Ich kenne Länder, wo das bedingungslose Grundeinkommen ausprobiert wurde. Es hat nicht sehr gut funktioniert, ich weiß nicht, warum. Ich finde, die meisten Menschen mögen es, wenn sie eine Aufgabe, einen Job haben, Geld verdienen. Ich bin mir nicht sicher, ob es das Beste ist, das Geld einfach zu verteilen.

Vor vier Jahren hat die Europäische Kommission einen Aktionsplan zur Schaffung einer Kapitalmarktunion vorgelegt. Sie wurde bis heute nicht umgesetzt. Was halten Sie von dieser Idee?

Zwei Drittel der Finanzierungen in Europa stammt von Banken. In den USA werden hingegen 80 Prozent über den Finanzmarkt finanziert. Für Europa wäre es daher strategisch von Vorteil, wenn wir uns auch in Richtung Finanzmarkt entwickeln. Grundlage dafür wäre ein einheitlicher Kapitalmarkt - derzeit gibt es in jedem Land aber noch immer eigene Kapitalmarktgesetze. Das müsste vereinheitlicht werden. Die europäischen Finanz- und Politikakteure müssen zusammenarbeiten, koordinierte Anstrengungen wären definitiv sehr hilfreich.

Geht es um Zusammenarbeit, müssen wir auch über Schweden reden. Das Land müsste laut seinem EU-Beitrittsvertrag den Euro einführen, wehrt sich jedoch dagegen, erfüllt die dafür vorgesehenen Kriterien bewusst nicht. Unterstützen Sie das?

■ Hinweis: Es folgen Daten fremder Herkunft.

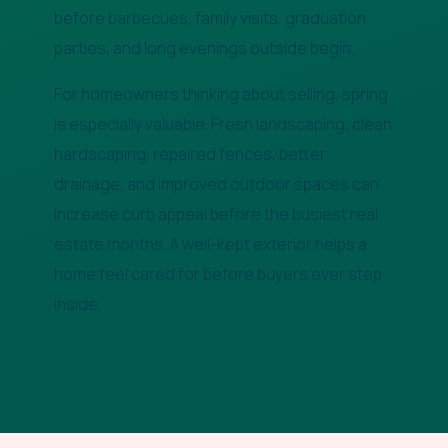
before barbecues, family visits, graduation
parties, and long evenings outside begin.
For homeowners thinking about selling, spring
is especially valuable. Fresh landscaping, clean
hardscaping, repaired fences, better
drainage, and improved outdoor spaces can
increase curb appeal before the busiest real
estate months. A well-kept exterior helps a
home feel cared for before buyers ever step
inside.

Schwedische Politiker wollen das Thema derzeit nicht aufbringen. Wir sind nicht in der Eurozone, ich finde aber, das sollte sich ändern. Schweden soll dem Euro beitreten.

Wenn es einen gemeinsamen Finanzmarkt gibt, müsste es dann nicht auch eine Finanztransaktionssteuer geben?

In Schweden wurde die Finanztransaktionssteuer bereits ausprobiert. (Olof Palme setzte sie 1984 um, sie wurde 1992 wieder abgeschafft, Anm.). Sie hat nicht funktioniert, weil das Handelsvolumen aus Schweden ins Ausland abwanderte.

Gibt es Vorbilder für Europa in Sachen Innovation?

Ja, Israel ist so ein Beispiel. Dort treiben sie Innovation sehr stark voran, haben sogar eine eigene Innovationsbehörde. Der Erfolg gibt ihnen recht. Es gibt mehr israelische Hightech-Unternehmen an der Nasdaq (größte US-Börse, Anm.) als Hightech-Unternehmen aus Deutschland und Frankreich zusammen.

Ist Europa innovationsscheu?

Wir leben in den meisten Gegenden Europas ein sehr gutes Leben. Wir müssen aber aufpassen, dass wir nicht selbstgefällig werden. Um in Zukunft Fortschritte zu machen, müssen wir unsere Haltung ändern, wir müssen bereit sein, Risiko einzugehen. Ein neues Unternehmen zu gründen, eine Innovation zu schaffen ist nicht risikofrei, man kann scheitern, das müssen wir lernen. Es wird uns nichts anderes übrig bleiben. Denn wir haben nur einen Weg, um im globalen Wettbewerb zu bestehen, dieser ist die Innovation.

Zur Person: Marcus Wallenberg
gehört zur schwedischen Familiendynastie Wallenberg. Sie gilt als einflussreichste Familie Skandinaviens, ihre Wallenberg-Stiftung finanziert diverse Forschungsprojekte. Sie ist beteiligt an den Großunternehmen Ericsson, Electrolux, Saab und SAS Scandinavian Airlines. Seit 2005 ist Marcus Wallenberg Präsident der Skandinavska Enskilda Banken (SEB).